Hi Russell,
Thanks for the compliment. Sam Beckett was a good friend:
http://www.yhchang.com/BECKETTS_BOUNCE.html
"I'm sure you won't answer if you don't want to, but would you care to
comment on literary influences?"
Ever since we made
http://www.yhchang.com/DAKOTA.html
we have told anyone who will listen that the piece is based on a close
reading of Ezra Pound's Canto I and first part of Canto II. To no avail.
No
one in literary criticism seems ready and willing to take a look at the
other literary influences in our work. To us, the influences are pretty
easy
to spot -- and fun, or so we thought. But maybe fun isn't what interests
today's critical theorists. Maybe fun disqualifies us.
No matter. We're happy to wait for that special someone to come along.
Young-hae and Marc
On 5/13/05 8:51 AM, "Russell Smith" <Russell.Smith@anu.edu.au> wrote:
Yes, lots of love from me too.
I was captivated by Young-hae and Marc's work the first time I came
across
"The Struggle Continues" about a year ago. For me the strength of the
work
is above all in the writing: I always show this work to students who
ask
me
who I think are the most interesting contemporary writers around. And I
guess the other thing I like about it is it's not interactive in any
dumb
'new media' sense; if people can't stop fidgeting with their mouses for
five minutes to take in a bit of art then I guess that's their loss.
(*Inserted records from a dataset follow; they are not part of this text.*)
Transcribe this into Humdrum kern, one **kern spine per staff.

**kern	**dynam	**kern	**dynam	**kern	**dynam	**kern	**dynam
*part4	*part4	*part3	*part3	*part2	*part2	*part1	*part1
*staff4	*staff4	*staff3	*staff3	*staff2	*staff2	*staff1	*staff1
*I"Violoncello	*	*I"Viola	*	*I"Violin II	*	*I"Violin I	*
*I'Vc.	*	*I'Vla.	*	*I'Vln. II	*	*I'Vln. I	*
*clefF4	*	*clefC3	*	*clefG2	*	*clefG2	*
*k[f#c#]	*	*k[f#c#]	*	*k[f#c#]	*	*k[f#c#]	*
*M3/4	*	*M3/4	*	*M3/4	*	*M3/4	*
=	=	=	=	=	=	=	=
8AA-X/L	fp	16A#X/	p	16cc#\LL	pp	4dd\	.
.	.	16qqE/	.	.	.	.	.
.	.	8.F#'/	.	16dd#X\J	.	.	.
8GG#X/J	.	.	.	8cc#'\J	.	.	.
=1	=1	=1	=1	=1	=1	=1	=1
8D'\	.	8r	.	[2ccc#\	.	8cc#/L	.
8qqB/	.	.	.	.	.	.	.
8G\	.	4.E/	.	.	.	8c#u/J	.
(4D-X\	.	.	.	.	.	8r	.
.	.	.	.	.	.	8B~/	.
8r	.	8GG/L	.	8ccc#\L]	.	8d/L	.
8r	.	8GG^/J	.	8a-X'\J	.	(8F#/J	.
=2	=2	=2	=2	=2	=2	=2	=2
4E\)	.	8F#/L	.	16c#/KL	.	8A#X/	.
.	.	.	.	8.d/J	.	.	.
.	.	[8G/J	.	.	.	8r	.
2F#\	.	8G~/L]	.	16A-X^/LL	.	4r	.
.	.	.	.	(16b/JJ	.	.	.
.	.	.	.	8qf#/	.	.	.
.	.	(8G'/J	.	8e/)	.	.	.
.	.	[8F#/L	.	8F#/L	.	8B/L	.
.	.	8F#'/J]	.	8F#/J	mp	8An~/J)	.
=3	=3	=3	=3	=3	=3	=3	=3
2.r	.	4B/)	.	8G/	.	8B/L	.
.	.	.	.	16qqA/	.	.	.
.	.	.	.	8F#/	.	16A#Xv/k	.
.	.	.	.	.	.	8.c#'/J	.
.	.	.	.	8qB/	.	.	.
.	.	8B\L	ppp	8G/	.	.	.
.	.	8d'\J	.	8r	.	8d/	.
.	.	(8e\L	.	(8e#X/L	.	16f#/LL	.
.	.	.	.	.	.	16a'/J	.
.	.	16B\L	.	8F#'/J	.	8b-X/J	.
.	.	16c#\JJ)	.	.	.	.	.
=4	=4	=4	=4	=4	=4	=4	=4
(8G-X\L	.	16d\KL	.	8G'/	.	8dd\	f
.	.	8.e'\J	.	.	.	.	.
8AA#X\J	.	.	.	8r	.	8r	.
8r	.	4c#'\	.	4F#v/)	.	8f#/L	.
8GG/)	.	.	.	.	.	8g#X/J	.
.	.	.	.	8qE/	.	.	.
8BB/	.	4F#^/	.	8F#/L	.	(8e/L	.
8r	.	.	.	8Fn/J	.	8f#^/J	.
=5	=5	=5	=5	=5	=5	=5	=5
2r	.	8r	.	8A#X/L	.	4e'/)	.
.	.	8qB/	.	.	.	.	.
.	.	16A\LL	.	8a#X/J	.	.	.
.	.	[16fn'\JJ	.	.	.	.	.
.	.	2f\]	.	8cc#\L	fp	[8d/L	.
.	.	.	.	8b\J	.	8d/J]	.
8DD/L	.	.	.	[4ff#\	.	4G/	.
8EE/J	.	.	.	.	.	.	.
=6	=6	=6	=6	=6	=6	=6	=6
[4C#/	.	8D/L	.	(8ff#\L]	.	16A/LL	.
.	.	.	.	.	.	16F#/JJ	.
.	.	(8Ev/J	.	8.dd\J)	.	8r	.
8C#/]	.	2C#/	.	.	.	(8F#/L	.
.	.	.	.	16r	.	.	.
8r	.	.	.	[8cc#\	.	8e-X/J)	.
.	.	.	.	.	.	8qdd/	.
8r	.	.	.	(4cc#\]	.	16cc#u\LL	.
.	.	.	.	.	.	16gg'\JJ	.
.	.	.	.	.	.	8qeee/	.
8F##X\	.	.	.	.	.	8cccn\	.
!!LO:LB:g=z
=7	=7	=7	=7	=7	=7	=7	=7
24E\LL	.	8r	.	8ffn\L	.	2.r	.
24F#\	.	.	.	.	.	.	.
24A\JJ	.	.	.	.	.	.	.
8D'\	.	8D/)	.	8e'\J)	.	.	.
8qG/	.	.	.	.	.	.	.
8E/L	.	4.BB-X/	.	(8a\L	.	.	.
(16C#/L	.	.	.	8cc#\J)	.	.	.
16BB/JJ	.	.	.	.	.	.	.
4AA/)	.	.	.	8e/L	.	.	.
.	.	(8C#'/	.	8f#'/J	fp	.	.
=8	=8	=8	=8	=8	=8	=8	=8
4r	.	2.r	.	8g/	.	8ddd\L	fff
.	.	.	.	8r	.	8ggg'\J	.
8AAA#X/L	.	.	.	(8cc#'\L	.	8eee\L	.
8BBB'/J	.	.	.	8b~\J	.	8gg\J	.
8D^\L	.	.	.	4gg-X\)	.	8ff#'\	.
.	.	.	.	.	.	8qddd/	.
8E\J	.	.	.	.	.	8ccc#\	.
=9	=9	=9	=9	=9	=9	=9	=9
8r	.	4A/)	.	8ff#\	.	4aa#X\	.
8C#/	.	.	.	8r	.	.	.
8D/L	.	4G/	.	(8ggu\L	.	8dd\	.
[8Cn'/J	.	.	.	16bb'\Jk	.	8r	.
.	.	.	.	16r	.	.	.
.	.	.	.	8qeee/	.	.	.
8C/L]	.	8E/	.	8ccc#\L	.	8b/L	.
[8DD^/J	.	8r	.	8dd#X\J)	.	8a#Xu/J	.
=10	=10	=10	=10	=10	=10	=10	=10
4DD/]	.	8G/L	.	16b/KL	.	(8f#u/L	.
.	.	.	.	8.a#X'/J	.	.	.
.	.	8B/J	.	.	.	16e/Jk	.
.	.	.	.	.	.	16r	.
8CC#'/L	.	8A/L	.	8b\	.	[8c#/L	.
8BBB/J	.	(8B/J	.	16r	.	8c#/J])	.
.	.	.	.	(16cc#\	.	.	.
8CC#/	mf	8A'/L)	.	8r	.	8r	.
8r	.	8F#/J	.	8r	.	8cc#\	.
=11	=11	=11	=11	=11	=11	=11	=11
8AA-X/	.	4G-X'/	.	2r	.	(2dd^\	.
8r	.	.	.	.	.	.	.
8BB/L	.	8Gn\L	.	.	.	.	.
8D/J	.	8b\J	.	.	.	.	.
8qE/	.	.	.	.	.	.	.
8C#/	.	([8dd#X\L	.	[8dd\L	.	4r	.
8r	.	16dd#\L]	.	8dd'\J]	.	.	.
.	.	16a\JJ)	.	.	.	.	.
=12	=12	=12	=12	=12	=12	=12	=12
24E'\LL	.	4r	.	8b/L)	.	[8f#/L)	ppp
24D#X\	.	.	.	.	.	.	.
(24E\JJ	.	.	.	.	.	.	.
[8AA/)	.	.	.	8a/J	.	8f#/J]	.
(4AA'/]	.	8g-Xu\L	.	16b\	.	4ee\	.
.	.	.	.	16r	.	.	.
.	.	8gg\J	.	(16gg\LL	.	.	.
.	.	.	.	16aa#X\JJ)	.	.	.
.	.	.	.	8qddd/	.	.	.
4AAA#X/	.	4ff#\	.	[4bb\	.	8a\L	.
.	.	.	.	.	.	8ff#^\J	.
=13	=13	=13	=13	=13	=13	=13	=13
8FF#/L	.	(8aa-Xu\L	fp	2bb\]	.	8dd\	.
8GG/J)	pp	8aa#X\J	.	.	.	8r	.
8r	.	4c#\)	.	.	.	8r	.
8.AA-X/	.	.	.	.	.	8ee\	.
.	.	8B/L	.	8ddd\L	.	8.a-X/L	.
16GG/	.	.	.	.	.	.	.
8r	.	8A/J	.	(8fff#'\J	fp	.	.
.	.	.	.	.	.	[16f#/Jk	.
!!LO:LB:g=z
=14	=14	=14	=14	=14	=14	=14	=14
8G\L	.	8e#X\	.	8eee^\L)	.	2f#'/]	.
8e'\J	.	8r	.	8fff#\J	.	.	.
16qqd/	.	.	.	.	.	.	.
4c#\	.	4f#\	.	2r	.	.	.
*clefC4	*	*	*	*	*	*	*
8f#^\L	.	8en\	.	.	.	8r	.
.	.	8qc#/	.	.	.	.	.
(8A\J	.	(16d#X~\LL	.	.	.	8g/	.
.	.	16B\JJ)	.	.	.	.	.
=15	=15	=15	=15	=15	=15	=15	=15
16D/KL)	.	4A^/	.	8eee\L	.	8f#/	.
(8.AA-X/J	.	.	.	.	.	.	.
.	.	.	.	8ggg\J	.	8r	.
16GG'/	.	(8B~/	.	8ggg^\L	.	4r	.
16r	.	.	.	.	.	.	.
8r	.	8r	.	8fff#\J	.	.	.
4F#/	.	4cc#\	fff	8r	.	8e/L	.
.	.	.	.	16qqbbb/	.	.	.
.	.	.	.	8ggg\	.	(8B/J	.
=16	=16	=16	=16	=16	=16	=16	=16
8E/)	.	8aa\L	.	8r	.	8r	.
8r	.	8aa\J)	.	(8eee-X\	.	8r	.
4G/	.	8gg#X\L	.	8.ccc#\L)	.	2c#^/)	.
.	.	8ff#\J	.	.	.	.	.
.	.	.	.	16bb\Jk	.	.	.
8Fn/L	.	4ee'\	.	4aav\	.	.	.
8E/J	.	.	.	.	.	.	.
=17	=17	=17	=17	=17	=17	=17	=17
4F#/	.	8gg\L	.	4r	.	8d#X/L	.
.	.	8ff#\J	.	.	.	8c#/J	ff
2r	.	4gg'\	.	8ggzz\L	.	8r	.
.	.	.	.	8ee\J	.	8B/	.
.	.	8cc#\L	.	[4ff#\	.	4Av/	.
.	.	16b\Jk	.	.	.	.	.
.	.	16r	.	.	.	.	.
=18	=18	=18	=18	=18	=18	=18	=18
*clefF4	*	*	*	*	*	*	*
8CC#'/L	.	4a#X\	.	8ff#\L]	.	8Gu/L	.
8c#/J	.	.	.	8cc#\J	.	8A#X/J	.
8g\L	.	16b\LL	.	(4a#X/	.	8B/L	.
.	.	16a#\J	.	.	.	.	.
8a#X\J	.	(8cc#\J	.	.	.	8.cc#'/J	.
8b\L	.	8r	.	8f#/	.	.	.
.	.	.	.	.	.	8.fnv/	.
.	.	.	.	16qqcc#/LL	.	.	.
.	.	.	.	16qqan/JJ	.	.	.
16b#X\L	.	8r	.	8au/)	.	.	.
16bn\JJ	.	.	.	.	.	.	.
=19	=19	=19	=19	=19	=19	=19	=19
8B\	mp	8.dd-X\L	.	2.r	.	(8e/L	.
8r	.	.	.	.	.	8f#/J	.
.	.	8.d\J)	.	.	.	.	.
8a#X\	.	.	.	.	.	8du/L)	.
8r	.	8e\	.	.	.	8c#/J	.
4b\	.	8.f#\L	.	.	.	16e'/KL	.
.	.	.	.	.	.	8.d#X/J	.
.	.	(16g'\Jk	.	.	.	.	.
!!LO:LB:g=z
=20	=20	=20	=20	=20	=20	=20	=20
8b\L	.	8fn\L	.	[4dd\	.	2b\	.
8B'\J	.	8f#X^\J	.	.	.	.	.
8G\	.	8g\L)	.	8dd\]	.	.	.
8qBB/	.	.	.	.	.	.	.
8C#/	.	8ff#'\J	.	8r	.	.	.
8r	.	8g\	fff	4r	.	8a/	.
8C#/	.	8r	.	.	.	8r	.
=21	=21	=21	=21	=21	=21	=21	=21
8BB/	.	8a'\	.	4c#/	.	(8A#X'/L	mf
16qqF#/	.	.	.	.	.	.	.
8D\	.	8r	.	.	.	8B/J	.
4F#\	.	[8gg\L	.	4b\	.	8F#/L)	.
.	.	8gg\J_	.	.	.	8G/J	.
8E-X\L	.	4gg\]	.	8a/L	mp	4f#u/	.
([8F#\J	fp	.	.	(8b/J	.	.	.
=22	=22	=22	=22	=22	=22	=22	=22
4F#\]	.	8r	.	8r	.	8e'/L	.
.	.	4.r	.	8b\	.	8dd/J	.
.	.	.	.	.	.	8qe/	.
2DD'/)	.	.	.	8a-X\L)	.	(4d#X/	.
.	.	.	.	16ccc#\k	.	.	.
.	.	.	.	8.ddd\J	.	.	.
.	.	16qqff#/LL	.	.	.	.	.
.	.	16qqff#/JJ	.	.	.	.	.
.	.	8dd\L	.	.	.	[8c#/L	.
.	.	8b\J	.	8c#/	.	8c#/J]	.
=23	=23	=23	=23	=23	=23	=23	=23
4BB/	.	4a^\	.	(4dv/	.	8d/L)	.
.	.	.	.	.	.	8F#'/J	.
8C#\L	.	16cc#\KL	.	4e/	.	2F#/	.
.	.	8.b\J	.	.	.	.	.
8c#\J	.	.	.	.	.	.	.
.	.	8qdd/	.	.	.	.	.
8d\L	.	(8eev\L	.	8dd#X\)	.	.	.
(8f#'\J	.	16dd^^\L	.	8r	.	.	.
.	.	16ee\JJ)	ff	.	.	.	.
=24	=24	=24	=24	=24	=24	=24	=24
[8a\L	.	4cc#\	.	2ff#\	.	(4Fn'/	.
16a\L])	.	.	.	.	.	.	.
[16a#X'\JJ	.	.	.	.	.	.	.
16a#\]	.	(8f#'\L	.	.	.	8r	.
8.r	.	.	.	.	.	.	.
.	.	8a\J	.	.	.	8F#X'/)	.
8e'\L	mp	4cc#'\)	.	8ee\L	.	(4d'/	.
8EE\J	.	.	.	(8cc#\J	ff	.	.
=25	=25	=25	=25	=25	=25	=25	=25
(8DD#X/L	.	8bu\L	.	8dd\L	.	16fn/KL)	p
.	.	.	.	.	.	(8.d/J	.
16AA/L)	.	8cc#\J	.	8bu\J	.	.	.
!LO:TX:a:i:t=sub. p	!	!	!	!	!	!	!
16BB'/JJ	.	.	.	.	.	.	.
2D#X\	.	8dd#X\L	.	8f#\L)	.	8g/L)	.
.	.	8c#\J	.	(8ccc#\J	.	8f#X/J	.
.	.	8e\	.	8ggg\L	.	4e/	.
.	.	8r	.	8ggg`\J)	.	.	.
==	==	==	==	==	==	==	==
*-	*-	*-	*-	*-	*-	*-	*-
With the pounding repetition, lyrical aggression, and general
hilariousness, the texts remind me above all of Thomas Bernhard and
Samuel
Beckett (about the highest compliment I can make!). Young-hae and
Marc -
I'm sure you won't answer if you don't want to, but would you care to
comment on literary influences?
Regards
Russell Smith
--
At 04:09 PM 5/12/2005 +1000, you wrote:
I experienced Young-hae and Marc's 'engaged work' as a form of
dialogue,
true communication (I am still contemplating that the basis of it was
possibly 'unconditional love'). The fact that it was art as well was
kind
of secondary to me (although I was very much aware of it). I saw it
as
a
way to escape narrow-mindedness/stupidity/rigidness/etc. (mine own as
well
as the one of 'other') through dialogue, exchange - you do need to
kind
of
'train' yourself in selflessness for that. I personally love 'true'
'stupidity', I see it as one of the basic elements of life - and when
it
is put in relevant context it becomes really beautiful. Therefore, my
personal response to their work was related to the 'moment' in time,
or
rather quite accidental on one level, but one could also argue that
all
art (or awareness of art) is in a way an 'accidental event'.